In our exercise, the coefficient '3' in front of the tangent function indicates a vertical scaling. This means the height of its peaks and the depths of its troughs are multiplied by three, making them more pronounced. In contrast, a horizontal transformation is observed by the \frac{x}{2} term inside the tangent function. This modification actually stretches the function horizontally, meaning the period of the function—the distance between repeating patterns—is increased.

Visualizing these changes is key:

• The vertical stretch makes the graph's movement from peak to valley more drastic.
• The horizontal stretch makes each wave of the tangent longer before it repeats.

It's essential to carefully analyze both kinds of transformations to accurately plot the graph of a tangent function.

A vertical asymptote is a line the function approaches but never touches or crosses. The basic \(y=\tan(x)\) function has vertical asymptotes at \(x=n\pi + \frac{\pi}{2}\), for any integer 'n'.

What happens during tangent function transformations? The locations of these asymptotes can also shift. In our exercise, since we have \(y=3 \tan \frac{x}{2}\), the horizontal stretch affects the position of the asymptotes. Now, they occur every \(2\pi\) rather than \(\pi\), resulting in asymptotes at \(x = -\pi, \pi, 3\pi\), within the given range. These are points where the graph shoots to infinity, making them critical to note when sketching the curve of a transformed tangent function.

Remember, the existence of vertical asymptotes and their correct placement are crucial for the graph’s accuracy of any tangent function.

The period of a function is the length of the smallest interval over which the function's values repeat. For the basic \(y=\tan(x)\) function, this interval is \(\pi\). However, a transformation inside the function, like the \(\frac{x}{2}\) in our exercise, modifies this period.
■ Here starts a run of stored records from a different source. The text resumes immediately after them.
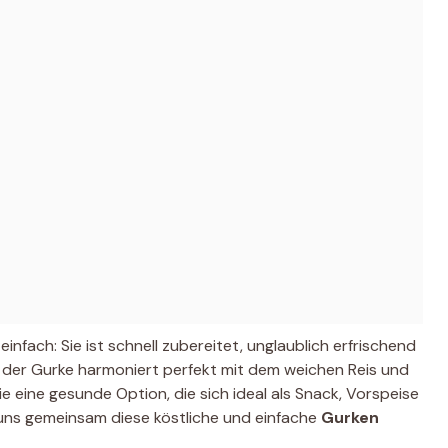
nfach: Sie ist schnell zubereitet, unglaublich erfrischend
ss der Gurke harmoniert perfekt mit dem weichen Reis und
ie eine gesunde Option, die sich ideal als Snack, Vorspeise
 uns gemeinsam diese köstliche und einfache
Gurken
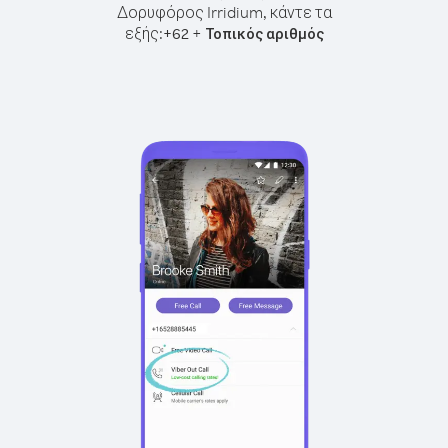
Δορυφόρος Irridium, κάντε τα
εξής:
+
+
62
Τοπικός αριθμός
To understand the effect, we use the formula for the period of a transformed tangent function: \[\text{Period} = \frac{\pi}{|b|}\] where 'b' is the coefficient of 'x' in the tangent function. In our case, the period becomes \(\frac{\pi}{1/2} = 2\pi\), doubling the length of the basic tangent's cycle.

This change in period helps us determine the correct spacing between peaks, valleys, and asymptotes. The expanded period especially means fewer cycles over a given x-interval compared to the untransformed tangent, which students must correctly illustrate to ensure their graph's veracity.